In January, a threat actor announced on underground forum Raid Forums that they breached Verified, an established Russian-language cybercrime forum. The adversary said they had Verified’s entire database, containing details on all registered users, including private messages, posts, threads, and hashed passwords.
The hacker, who apparently was able to transfer $150,000 worth of cryptocurrency out of Verified’s wallet, was offering the database for $100,000.
In February, the administrator account of cybercrime forum Crdclub was hacked, which allowed the threat actor behind the compromise to lure forum customers into using a fraudulent money transfer service and divert an unknown amount of money from the forum.
This week, both the Exploit and Maza underground forums were hacked. The attacker apparently gained secure shell (SSH) access to an Exploit proxy server destined for distributed denial-of-service (DDoS) protection, and also attempted to dump network traffic.
“Users on the Exploit forum are discussing moving away from using emails to register on forums as recent disruption efforts may have increased exposure of their online activities. Others are claiming that the database leaked by the attackers is either old or incomplete,” threat intelligence company Flashpoint notes.

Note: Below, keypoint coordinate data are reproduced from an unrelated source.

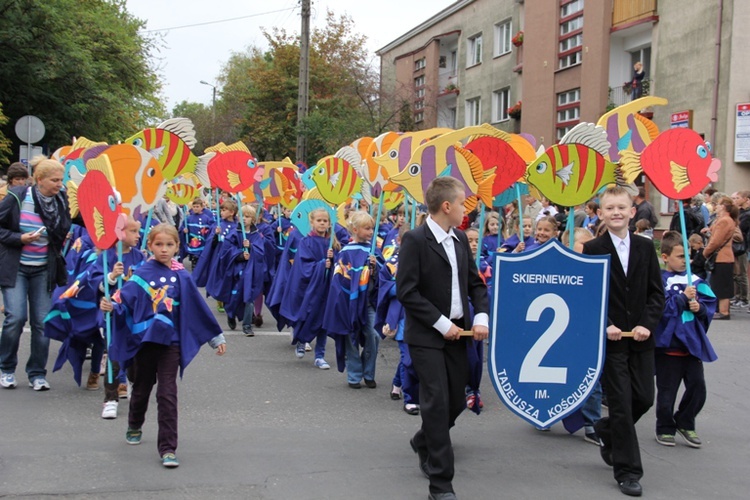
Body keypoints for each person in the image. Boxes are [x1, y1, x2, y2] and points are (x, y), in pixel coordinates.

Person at [100, 224, 226, 468]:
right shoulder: (140, 273)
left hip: (172, 342)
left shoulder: (182, 276)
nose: (164, 250)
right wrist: (112, 307)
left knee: (167, 393)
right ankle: (135, 423)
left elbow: (196, 308)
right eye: (159, 244)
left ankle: (168, 448)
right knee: (142, 388)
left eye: (170, 245)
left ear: (178, 246)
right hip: (146, 341)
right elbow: (125, 301)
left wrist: (215, 337)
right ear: (150, 246)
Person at [396, 176, 489, 500]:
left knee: (454, 402)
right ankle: (441, 484)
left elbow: (475, 284)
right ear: (446, 206)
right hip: (427, 337)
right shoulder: (415, 240)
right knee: (435, 403)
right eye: (463, 203)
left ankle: (423, 440)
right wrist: (439, 322)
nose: (466, 209)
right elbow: (406, 291)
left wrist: (480, 316)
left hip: (459, 335)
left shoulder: (461, 239)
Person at [582, 186, 664, 497]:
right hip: (613, 341)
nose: (616, 212)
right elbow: (589, 297)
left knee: (643, 398)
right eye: (609, 208)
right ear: (600, 213)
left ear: (633, 212)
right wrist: (606, 325)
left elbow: (656, 293)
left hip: (641, 339)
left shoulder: (645, 247)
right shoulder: (593, 249)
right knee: (620, 404)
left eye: (622, 207)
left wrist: (646, 324)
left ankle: (606, 430)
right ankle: (628, 471)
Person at [0, 156, 72, 391]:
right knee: (16, 318)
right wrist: (19, 238)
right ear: (39, 180)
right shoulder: (18, 197)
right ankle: (6, 368)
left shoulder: (61, 199)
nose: (59, 184)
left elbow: (75, 220)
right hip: (17, 268)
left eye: (61, 180)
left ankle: (37, 374)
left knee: (42, 322)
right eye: (54, 180)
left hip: (44, 268)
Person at [653, 231, 717, 449]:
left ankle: (685, 420)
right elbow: (659, 310)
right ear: (665, 257)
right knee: (667, 392)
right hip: (668, 347)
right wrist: (681, 298)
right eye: (680, 256)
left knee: (698, 388)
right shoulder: (659, 281)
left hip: (691, 346)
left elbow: (709, 307)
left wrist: (699, 308)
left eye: (688, 256)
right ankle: (664, 427)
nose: (686, 261)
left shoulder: (697, 282)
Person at [324, 211, 381, 387]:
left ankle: (368, 371)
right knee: (350, 337)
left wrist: (375, 268)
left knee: (374, 335)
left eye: (372, 228)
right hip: (349, 303)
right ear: (355, 229)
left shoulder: (373, 251)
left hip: (369, 303)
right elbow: (339, 277)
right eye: (367, 228)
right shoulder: (345, 252)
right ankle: (354, 375)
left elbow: (383, 276)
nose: (371, 231)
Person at [281, 208, 338, 366]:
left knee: (323, 321)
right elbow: (304, 265)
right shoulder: (306, 242)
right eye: (319, 220)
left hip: (327, 288)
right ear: (312, 222)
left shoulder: (332, 242)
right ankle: (301, 339)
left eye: (325, 221)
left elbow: (339, 264)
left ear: (329, 223)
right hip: (310, 289)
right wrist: (321, 265)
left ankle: (320, 355)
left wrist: (333, 261)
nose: (322, 223)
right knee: (306, 315)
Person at [702, 196, 739, 320]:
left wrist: (705, 252)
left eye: (717, 204)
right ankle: (722, 310)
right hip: (724, 256)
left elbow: (716, 241)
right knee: (720, 284)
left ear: (723, 206)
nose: (715, 206)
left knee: (722, 286)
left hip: (722, 257)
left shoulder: (725, 221)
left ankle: (723, 311)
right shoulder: (724, 220)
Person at [730, 191, 749, 309]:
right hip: (738, 246)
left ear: (745, 199)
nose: (735, 200)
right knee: (736, 273)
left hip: (743, 246)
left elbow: (742, 229)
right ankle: (737, 296)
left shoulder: (747, 214)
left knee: (742, 273)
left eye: (737, 198)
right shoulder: (740, 212)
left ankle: (744, 298)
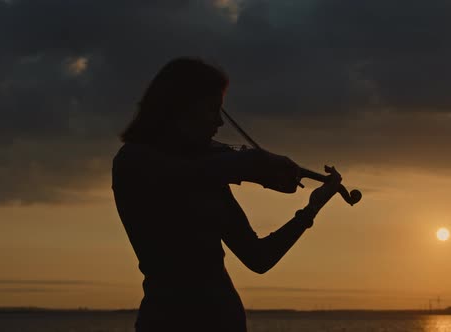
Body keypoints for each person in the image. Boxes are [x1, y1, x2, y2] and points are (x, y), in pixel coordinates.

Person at [111, 57, 342, 332]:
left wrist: (310, 210)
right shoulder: (135, 161)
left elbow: (258, 258)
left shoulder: (211, 174)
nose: (220, 122)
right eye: (212, 110)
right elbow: (191, 175)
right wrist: (255, 162)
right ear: (181, 108)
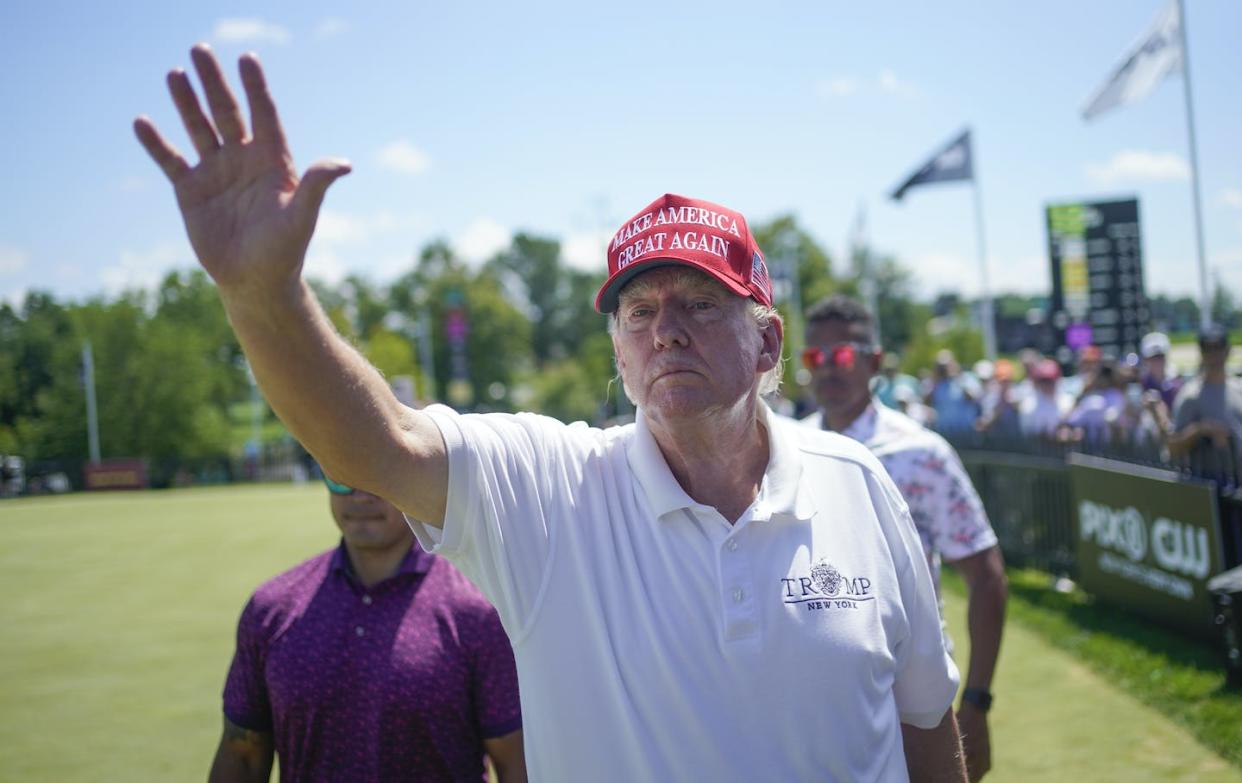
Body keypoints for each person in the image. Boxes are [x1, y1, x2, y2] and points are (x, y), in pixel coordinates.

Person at [136, 45, 967, 782]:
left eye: (701, 304)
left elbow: (926, 725)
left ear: (766, 342)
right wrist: (261, 294)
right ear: (618, 352)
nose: (666, 329)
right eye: (638, 312)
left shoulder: (859, 484)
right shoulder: (552, 491)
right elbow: (375, 442)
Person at [800, 295, 1008, 783]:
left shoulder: (921, 453)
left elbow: (987, 577)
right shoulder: (789, 448)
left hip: (913, 703)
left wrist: (977, 701)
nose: (829, 368)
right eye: (816, 357)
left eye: (844, 355)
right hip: (822, 703)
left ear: (874, 361)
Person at [208, 475, 525, 783]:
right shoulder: (271, 608)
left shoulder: (476, 612)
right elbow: (244, 755)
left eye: (376, 474)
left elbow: (514, 762)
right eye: (341, 474)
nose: (360, 493)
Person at [1169, 325, 1242, 481]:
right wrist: (1200, 430)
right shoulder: (1190, 396)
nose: (1213, 354)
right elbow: (1173, 448)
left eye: (1218, 347)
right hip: (1214, 489)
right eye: (1207, 349)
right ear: (1201, 353)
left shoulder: (1239, 388)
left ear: (1228, 350)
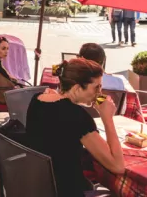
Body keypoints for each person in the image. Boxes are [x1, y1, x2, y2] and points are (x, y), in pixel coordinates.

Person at [26, 58, 124, 197]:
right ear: (77, 88)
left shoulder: (37, 99)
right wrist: (107, 119)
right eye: (96, 87)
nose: (100, 93)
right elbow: (118, 166)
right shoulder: (77, 116)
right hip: (67, 190)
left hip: (38, 185)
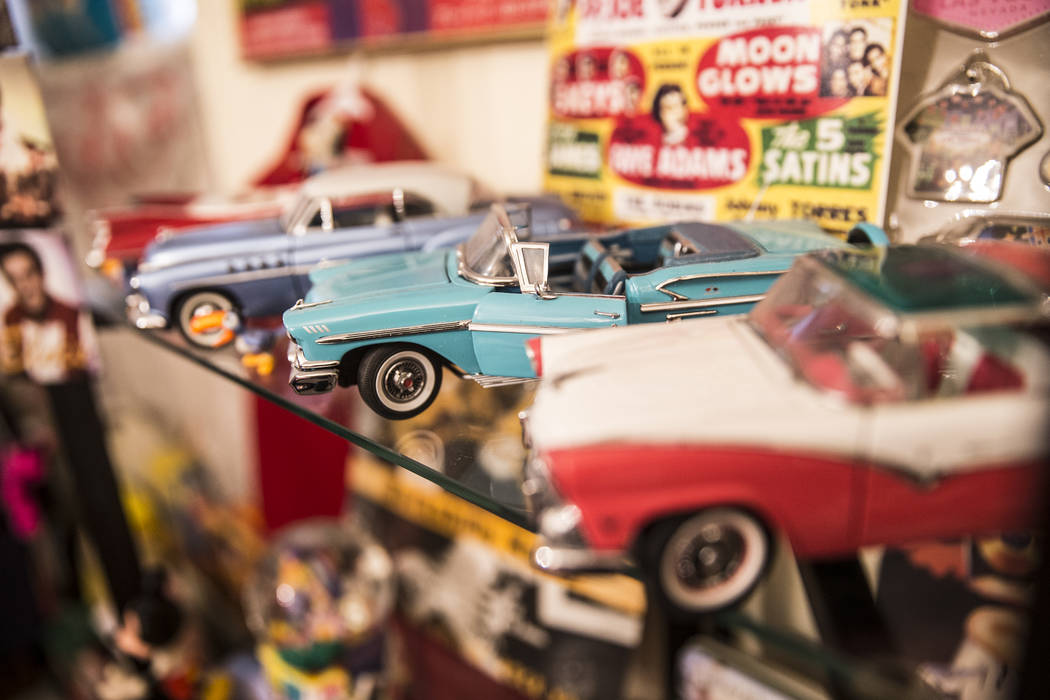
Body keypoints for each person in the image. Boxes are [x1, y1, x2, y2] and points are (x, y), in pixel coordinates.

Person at [0, 241, 90, 383]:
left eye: (29, 274)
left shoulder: (71, 314)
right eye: (14, 279)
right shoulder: (11, 318)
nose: (24, 285)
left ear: (41, 273)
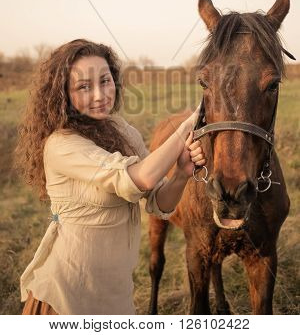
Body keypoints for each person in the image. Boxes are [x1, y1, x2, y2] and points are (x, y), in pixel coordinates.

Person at [15, 39, 206, 315]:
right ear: (63, 94)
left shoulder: (121, 130)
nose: (99, 94)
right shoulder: (61, 144)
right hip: (68, 296)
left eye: (105, 81)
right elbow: (139, 179)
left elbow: (157, 202)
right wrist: (189, 124)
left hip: (116, 296)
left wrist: (180, 175)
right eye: (84, 86)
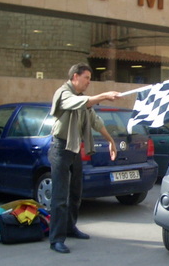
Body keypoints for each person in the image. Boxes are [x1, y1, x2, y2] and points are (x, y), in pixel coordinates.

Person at [48, 63, 120, 254]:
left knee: (75, 192)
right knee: (60, 196)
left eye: (89, 78)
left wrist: (111, 140)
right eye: (86, 77)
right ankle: (56, 238)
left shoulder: (83, 99)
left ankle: (70, 228)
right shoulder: (64, 93)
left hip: (74, 149)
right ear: (75, 77)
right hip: (60, 148)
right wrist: (104, 96)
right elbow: (78, 103)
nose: (89, 81)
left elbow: (95, 120)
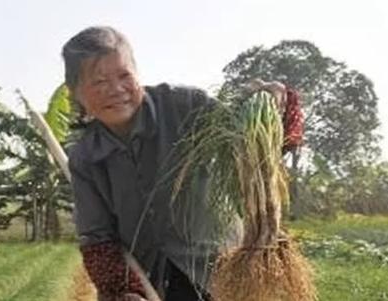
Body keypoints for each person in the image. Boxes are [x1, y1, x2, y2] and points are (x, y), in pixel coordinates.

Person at [63, 26, 303, 301]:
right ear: (77, 93)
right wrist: (121, 291)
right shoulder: (85, 157)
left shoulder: (185, 106)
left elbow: (250, 143)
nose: (116, 89)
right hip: (152, 283)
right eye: (99, 82)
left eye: (124, 75)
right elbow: (98, 238)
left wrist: (273, 109)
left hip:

Maza, an invite-only cybercrime forum active since 2003, was displaying a data breach notification on March 3, most likely the work of the hacker who managed to take over the forum.
A PDF file accompanying the announcement contained over 3,000 rows, including usernames, email addresses, various contact details, and partially obfuscated password hashes.
“Our initial analysis found that a portion of the leaked data correlated with our previous research findings, which confirms that at least some of Maza’s databases was breached,” Intel 471 said.
To date, no one appears to have claimed responsibility for the breaches, but the perpetrator’s actions could provide security researchers with increased visibility into who is using these cybercrime forums.